======== Excerpt to read

I’m a big fan of the Scottish Intercollegiate Guidelines Network (SIGN) guidelines, especially the quick reference guides.
This one on obstructive sleep apnoea is a PDF that can be printed on two sides of A4 and folded into a neat leaflet.
The recommendations are graded A, B, C, or D according to the strength of the supporting evidence. And although it is so brief, all the basics are here.
The diagnosis section covers history, physical examination and diagnostic tools, which include polysomnography, limited sleep studies and oximetry.
Under treatment come behavioural interventions, non-surgical interventions, and a statement that pharmacological therapy should not be used as first-line therapy. Surgical interventions are also dealt with, and there is an interesting section on quality of life, driving and the DVLA’s recommendations for affected patients.
There are other little gems in this short item, such as that sleep apnoea must be excluded before surgical treatment for snoring, and that the combination of COPD and sleep apnoea is potentially dangerous.
Why go there: concise, good quality information.
Information from: SIGN guidelines.
Using the Epworth sleepiness score
This site on the ESS chart is necessary because the downside to a print-off chart is that it contains minimal information on how to interpret the results. This one-page PDF fact sheet explains them in full.
The ESS was originally developed by Murray Johns, MD, of the Epworth Hospital in Melbourne, Australia, in 1991. I hope he receives some sort of commission for its use.
In the site you find an overview of how the scale works, and a paragraph about how you should read the results. This tells you that a score of 5.9 is about normal, and untreated sleep apnoea scores about 16. If your patient scores over 17.5, they probably have narcolepsy.
The maximum score is 24. If you obtain this result, I suggest you look for signs of rigor mortis — or maybe it’s someone who has just read one of GP’s rival publications.
Why go there: a simple method of interpretation.
Information from: Cephalon.com.
Dr Barnard is a former GP in Fareham, Hampshire
Website of the week
I do not often pick a patient site as website of the week, but this PDF from down under deserves the accolade by being so easy to read and containing just the right amount of detail. Its headline suggests it is aimed at drivers, but it is equally relevant for anyone who may have the condition.
Each section is brief, clear and has an illustration, and ends by giving the patient a guide to treatment options. There is also a paragraph about what it is like to use a continuous positive pressure airways machine.
The information is good enough to remind GPs of the essentials. Directing sufferers to the site, or offering them a print-out of the PDF, will undoubtedly result in a saving of consultation time and a better-informed patient.
Why go there: excellent patient information.
Downside: no Epworth sleepiness scale.
Information from: Australian Lung Foundation.

================
======== Records shown

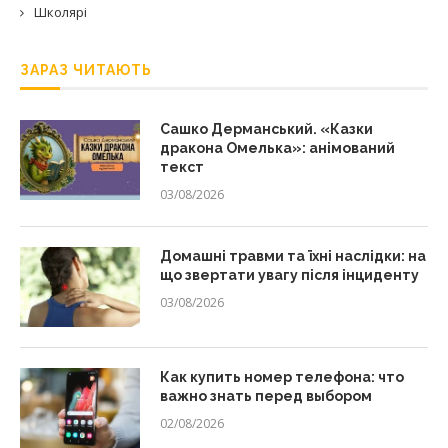
Школярі
ЗАРАЗ ЧИТАЮТЬ
Сашко Дерманський. «Казки
дракона Омелька»: анімований
текст
03/08/2026
Домашні травми та їхні наслідки: на
що звертати увагу після інциденту
03/08/2026
Как купить номер телефона: что
важно знать перед выбором
02/08/2026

================

__Required action__: According to the sleep apnoea website reviews, about what score on the Epworth sleepiness scale does untreated sleep apnoea give?

__Response box__: About 16.